▸ **HOW TO COMPLETE THIS TASK**:
Please format the text in the material below as a numbered list, one line per item, leaving out any blank lines.

▸ **DATA FOR REVIEW**:
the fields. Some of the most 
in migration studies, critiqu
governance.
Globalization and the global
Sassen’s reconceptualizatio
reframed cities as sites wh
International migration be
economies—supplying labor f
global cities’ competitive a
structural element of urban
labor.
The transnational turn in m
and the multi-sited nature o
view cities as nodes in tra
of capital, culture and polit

▸ **EXPECTED ANSWER**:
1. the fields. Some of the most 
2. in migration studies, critiqu
3. governance.
4. Globalization and the global
5. Sassen’s reconceptualizatio
6. reframed cities as sites wh
7. International migration be
8. economies—supplying labor f
9. global cities’ competitive a
10. structural element of urban
11. labor.
12. The transnational turn in m
13. and the multi-sited nature o
14. view cities as nodes in tra
15. of capital, culture and polit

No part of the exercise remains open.